SportsFilter: The Tuesday Huddle:
A place to discuss the sports stories that aren't making news, share links that aren't quite front-page material, and diagram plays on your hand. Remember to count to five Mississippi before commenting in anger.
Ha! Just came over here to post that. Read through to the end, folks. It is worth it.
posted by Joey Michaels at 08:42 AM on July 10, 2012
That ending has grum written all ovet it...
posted by MeatSaber at 02:35 PM on July 10, 2012
The thermonuclear explosion, smoking craters, and firestorms might be a bit of an overstatement, but it's still a fun read. A plasma is generated by every lightning stroke, but these do not generate much more than some pretty good fires and shattered buildings. Every night one can watch plasmas being generated as meteors enter earth's atmosphere - no, meteors do not burn up, the streak of light is a plasma being generated in exactly the same way as in the baseball example - and even those meteors that strike the earth don't generate that much energy. It takes a very large object to cause damage similar to that caused by a meteor in Tunguska. So if indeed the batter is considered to have been hit by the pitch, how much of him is left to complete his award of first base?
· · · ·
▸ **Problems to solve**:
**a)** In the sports discussion thread, who posted the comment at 08:42 AM on July 10, 2012?
**b)** Write the next part of the sports discussion thread, starting after its final sentence.

Remote sensing images with detections
· · · ·
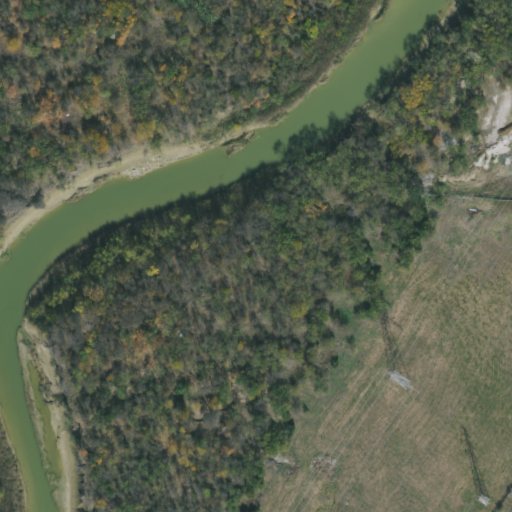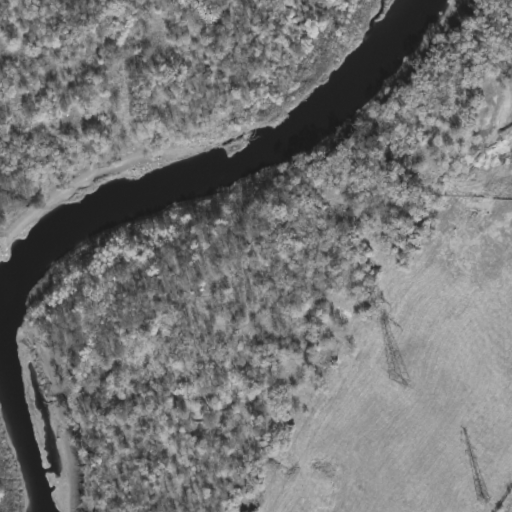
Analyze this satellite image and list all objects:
power tower: (400, 379)
power tower: (486, 500)
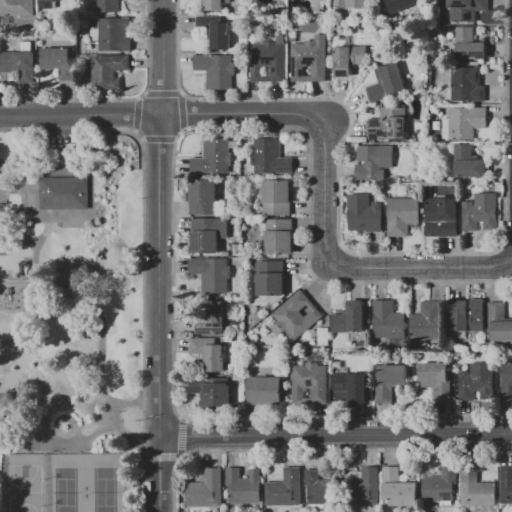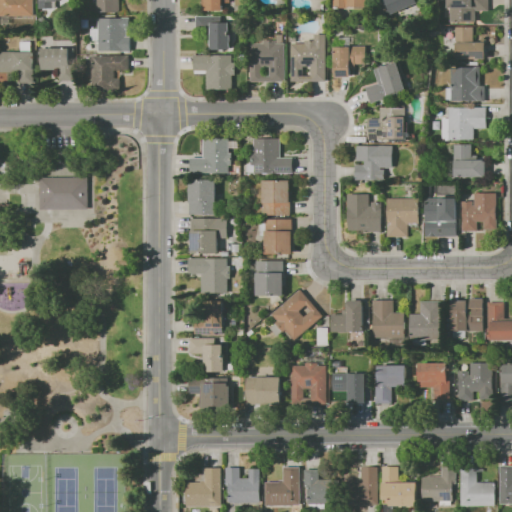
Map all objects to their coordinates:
building: (349, 3)
building: (350, 3)
building: (46, 4)
building: (47, 4)
building: (213, 4)
building: (214, 4)
building: (398, 4)
building: (108, 5)
building: (398, 5)
building: (109, 6)
building: (17, 7)
building: (17, 8)
building: (464, 9)
building: (466, 9)
building: (215, 30)
building: (216, 31)
building: (113, 33)
building: (114, 33)
building: (468, 44)
building: (470, 44)
road: (161, 56)
building: (347, 56)
building: (348, 58)
building: (309, 59)
building: (310, 59)
building: (267, 60)
building: (20, 61)
building: (59, 61)
building: (60, 61)
building: (268, 61)
building: (18, 63)
building: (215, 69)
building: (107, 70)
building: (217, 70)
building: (108, 71)
building: (307, 71)
building: (386, 82)
building: (386, 83)
building: (466, 83)
building: (465, 84)
road: (161, 92)
road: (119, 98)
road: (181, 110)
road: (237, 112)
road: (78, 113)
road: (134, 113)
building: (463, 122)
building: (463, 122)
building: (388, 123)
building: (389, 124)
road: (158, 138)
building: (212, 156)
building: (270, 156)
building: (214, 157)
building: (270, 157)
building: (372, 161)
building: (374, 161)
building: (468, 161)
building: (469, 162)
building: (63, 192)
building: (65, 193)
building: (202, 196)
building: (203, 196)
building: (276, 196)
building: (277, 197)
road: (172, 204)
building: (479, 211)
building: (363, 212)
building: (481, 212)
building: (364, 213)
building: (401, 215)
building: (402, 215)
building: (440, 216)
building: (441, 216)
building: (207, 233)
building: (208, 234)
building: (278, 235)
building: (279, 236)
road: (343, 245)
road: (511, 257)
road: (351, 266)
building: (211, 273)
building: (211, 273)
road: (159, 274)
building: (269, 277)
building: (271, 277)
building: (297, 314)
building: (467, 314)
building: (297, 315)
building: (467, 316)
road: (94, 317)
building: (210, 317)
building: (349, 317)
building: (211, 318)
building: (350, 318)
building: (387, 319)
building: (387, 319)
building: (426, 321)
building: (427, 321)
building: (498, 321)
building: (499, 322)
park: (72, 323)
building: (323, 336)
building: (208, 352)
building: (210, 353)
building: (436, 378)
building: (436, 378)
building: (389, 380)
building: (390, 381)
building: (476, 381)
building: (477, 381)
building: (309, 382)
building: (506, 382)
building: (310, 383)
building: (506, 383)
building: (351, 385)
building: (352, 386)
building: (263, 389)
building: (264, 390)
building: (211, 392)
building: (212, 392)
road: (336, 435)
road: (77, 437)
road: (180, 437)
road: (161, 456)
road: (160, 473)
building: (505, 483)
building: (440, 484)
building: (506, 484)
building: (243, 485)
building: (244, 485)
building: (439, 485)
building: (366, 486)
building: (205, 488)
building: (284, 488)
building: (285, 488)
building: (318, 488)
building: (365, 488)
building: (397, 488)
building: (398, 488)
building: (475, 488)
building: (206, 489)
building: (320, 489)
building: (477, 489)
road: (142, 506)
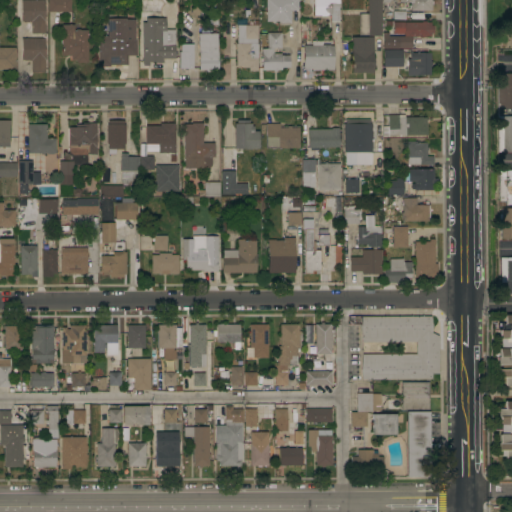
· · · ·
▸ **Responses by task**:
**a)** Joey Michaels

**b)**
posted by Howard_T at 05:19 PM on July 10, 2012
Family discovers a treasure trove of old baseball cards in the attic.
posted by yerfatma at 05:34 PM on July 10, 2012
posted by tommybiden at 06:44 PM on July 10, 2012
Seems the perks of being the AL MVP know no bounds...
posted by MeatSaber at 06:54 PM on July 10, 2012
Tigers fans watching Verlander's inning in this year's ASF: What the hell was that?
posted by NoMich at 09:09 PM on July 10, 2012
Howard_T: The thermonuclear explosion, smoking craters, and firestorms might be a bit of an overstatement,Surprisingly... not, not much of an overstatement. If anything, Randall (xkcd) is being conservative. Light travels very, very, very fast. Even at 5.25oz (regulation weight for a baseball), for it to travel at 90% of the speed of light means there would be a lot of energy involved. And I do mean a LOT.
Remember, in the most basic model, every time you double something's speed, you quadruple the energy involved. So while a large meteor hitting Tunguska would impart nuclear-bomb levels of energy, it was at best traveling in the few thousands of miles per hour. We're talking about something traveling hundreds of thousands of miles per second. Not to mention the relativistic effects of the air around it, which he went into detail on- the sheer energy means the baseball basically was the fuel in a nuclear explosion, as its atoms are fused as effectively as uranium or plutonium.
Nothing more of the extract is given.